■ Job ■
Please print the entries exactly, omitting each image.

━━━━━━━━━━

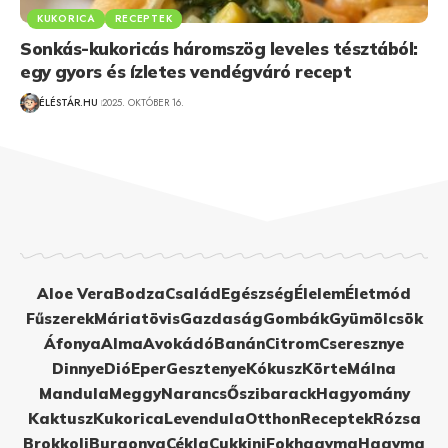
KUKORICA
RECEPTEK
Sonkás-kukoricás háromszög leveles tésztából:
egy gyors és ízletes vendégváró recept
ÉLÉSTÁR.HU
2025. OKTÓBER 16.
Aloe Vera
Bodza
Család
Egészség
Élelem
Életmód
Fűszerek
Máriatövis
Gazdaság
Gombák
Gyümölcsök
Áfonya
Alma
Avokádó
Banán
Citrom
Cseresznye
Dinnye
Dió
Eper
Gesztenye
Kókusz
Körte
Málna
Mandula
Meggy
Narancs
Őszibarack
Hagyomány
Kaktusz
Kukorica
Levendula
Otthon
Receptek
Rózsa
Brokkoli
Burgonya
Cékla
Cukkini
Fokhagyma
Hagyma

━━━━━━━━━━

■ Answer ■
KUKORICA
RECEPTEK
Sonkás-kukoricás háromszög leveles tésztából:
egy gyors és ízletes vendégváró recept
ÉLÉSTÁR.HU
2025. OKTÓBER 16.
Aloe Vera
Bodza
Család
Egészség
Élelem
Életmód
Fűszerek
Máriatövis
Gazdaság
Gombák
Gyümölcsök
Áfonya
Alma
Avokádó
Banán
Citrom
Cseresznye
Dinnye
Dió
Eper
Gesztenye
Kókusz
Körte
Málna
Mandula
Meggy
Narancs
Őszibarack
Hagyomány
Kaktusz
Kukorica
Levendula
Otthon
Receptek
Rózsa
Brokkoli
Burgonya
Cékla
Cukkini
Fokhagyma
Hagyma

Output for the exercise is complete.